Para nosotros, los niños y niñas fascinados delante de la televisión, era la primera vez que nos ofrecían una visión tan completa del mundo. Nos daba una sensación de cercanía, como si pudiéramos nosotros mismos salir al campo y empezar a ver a los animales en su hábitat, a observarlos, incluso a hacernos sus amigos, como Félix con su manada de lobos. Lo que veíamos podía estar ocurriendo unos metros o unos kilómetros más allá de nuestras paredes. Bastaría con acercarnos al borde de la ciudad para empezar a vivir lo que veíamos en la pantalla.
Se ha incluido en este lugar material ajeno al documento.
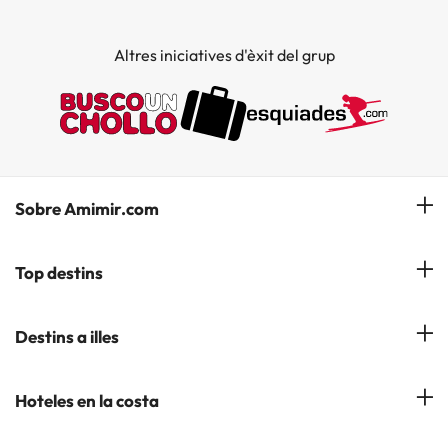
Altres iniciatives d'èxit del grup
Sobre Amimir.com
¿Qui som?
Top destins
La nostra newsletter
Hotels a Salou
Destins a illes
Opinions
Hotels a Lloret de Mar
El nostre blog
Hotels a les Illes Balears
Hoteles en la costa
Hotels a Andorra la Vella
Hotels a les Illes Canaries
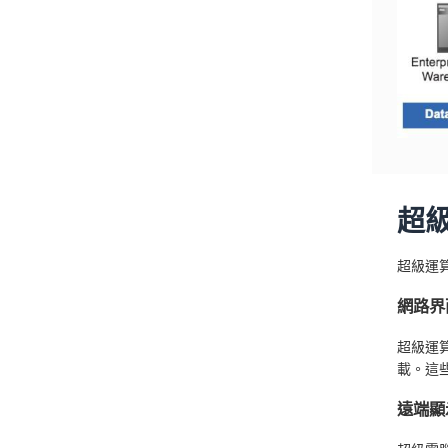
超
超級運
網路界
超級運
載。這些技
遠端顯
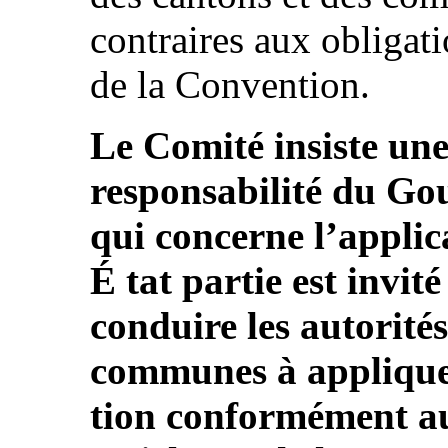
contraires aux obligati
de la Convention.
Le Comité insiste une 
responsabilité du Go
qui concerne l’applic
É tat partie est invité
conduire les autorités
communes à applique
tion conformément au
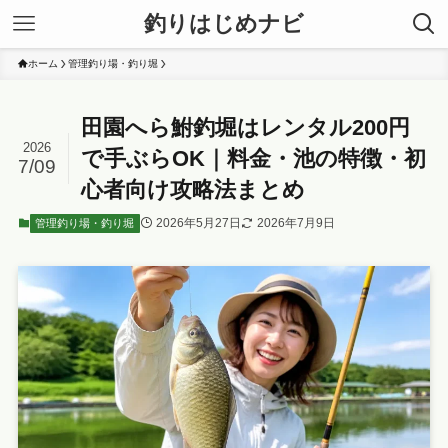
釣りはじめナビ
ホーム
管理釣り場・釣り堀
田園へら鮒釣堀はレンタル200円
2026
で手ぶらOK｜料金・池の特徴・初
7/09
心者向け攻略法まとめ
2026年5月27日
2026年7月9日
管理釣り場・釣り堀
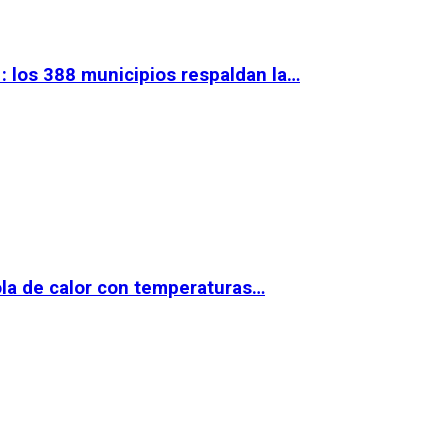
 los 388 municipios respaldan la…
la de calor con temperaturas…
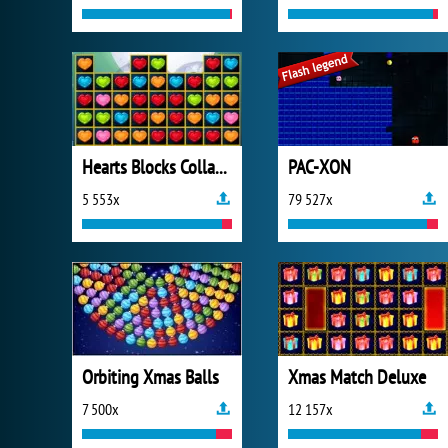
Hearts Blocks Collapse
PAC-XON
5 553x
79 527x
Orbiting Xmas Balls
Xmas Match Deluxe
7 500x
12 157x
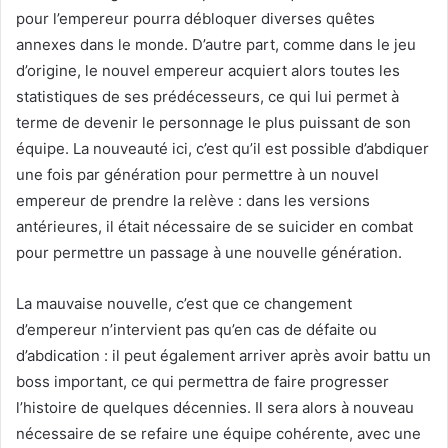
pour l’empereur pourra débloquer diverses quêtes
annexes dans le monde. D’autre part, comme dans le jeu
d’origine, le nouvel empereur acquiert alors toutes les
statistiques de ses prédécesseurs, ce qui lui permet à
terme de devenir le personnage le plus puissant de son
équipe. La nouveauté ici, c’est qu’il est possible d’abdiquer
une fois par génération pour permettre à un nouvel
empereur de prendre la relève : dans les versions
antérieures, il était nécessaire de se suicider en combat
pour permettre un passage à une nouvelle génération.
La mauvaise nouvelle, c’est que ce changement
d’empereur n’intervient pas qu’en cas de défaite ou
d’abdication : il peut également arriver après avoir battu un
boss important, ce qui permettra de faire progresser
l’histoire de quelques décennies. Il sera alors à nouveau
nécessaire de se refaire une équipe cohérente, avec une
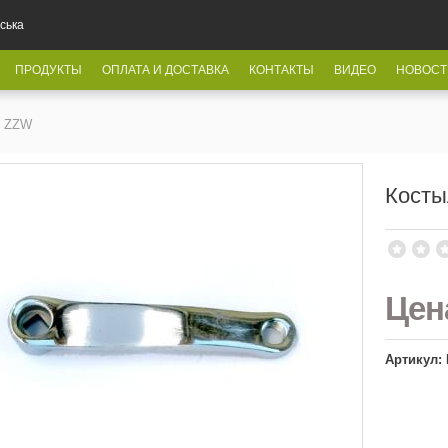
ська
ПРОДУКТЫ
ОПЛАТА И ДОСТАВКА
КОНТАКТЫ
ВИДЕО
НОВОСТ
и ZZW
Косты
Це
Артикул:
La peculiar voz de Félix y su tono, unidos a unos comentarios mezcla de ciencia, sentimientos, poesía y análisis crítico, hacían cada episodio inolvidable. Era fácil imitar su forma de hablar, y a eso jugábamos, convirtiéndonos así un poco en él, que era en realidad lo que deseábamos fervientemente.

Era nuestro héroe.

Entonces la situación permitía el nacimiento de héroes. En España sólo había dos cadenas de televisión y todos coincidíamos en los programas que veíamos. “Aplauso”, “Un, dos, tres”, “Crónicas de un pueblo”, “El hombre y la Tierra” y muy pocos programas más formaban nuestro universo televisivo.

Seguramente dentro de veinte o treinta años, si me pusiera a hacer una lista de los programas que veo ahora o de sus presentadores, no daría pie con bola. Ahora las programaciones de todas las cadenas están invadidas de horribles programas que compiten en horterez y de los que surgen cientos de personajes y personajillos que ocupan nuestras pantallas con una insistencia insoportable y que, una vez ha pasado la moda de sus muletillas, sólo se recuerdan vagamente y sin pasión, y sin duda con un poco (o un mucho) de vergüenza ajena.

¿Es que ahora no existen buenos comunicadores? Claro que sí. Y, si buscamos, seguro que todas las cadenas nos ofrecen un ejemplo. Pero se han unido dos circunstancias que impiden que los distingamos claramente. En primer lugar, los programas se han vuelto menos personalistas. Félix, Cousteau, Bellamy y Attemborough eran los indiscutibles protagonistas de sus series documentales, pero ahora estas series están producidas por grupos y corporaciones de comunicación que se han democratizado y carecen de un abanderado que reúna las cualidades necesarias para convertirse en el héroe de la audiencia. Por otro lado, con tanta oferta a nuestra mente le resulta imposible discriminar de una manera eficaz la información útil, y así prefiere no retener casi nada. Es como si una manada de bisontes pasara corriendo sobre nuestra memoria y sólo dejara tierra removida, en lugar de los pasos sigilosos de un zorro que marca sus nítidas huellas sobre el barro.

Félix fue ese zorro, pisando sobre un terreno poco transitado, propicio para conservar su marca durante mucho tiempo. Y, aunque tal vez ahora no estaríamos de acuerdo con algunas de sus ideas sobre gestión de la fauna (lamentablemente nunca podremos saber cómo se habría enfrentado a los problemas actuales), no cabe duda de que supo convertirse en nuestro héroe, en una clase de héroe que difícilmente podrá volver a darse y sin el que crecerán las nuevas generaciones. Y lo siento en el alma por los jóvenes de ahora. Aunque apareciera hoy mismo otro Félix, ya no sería igual.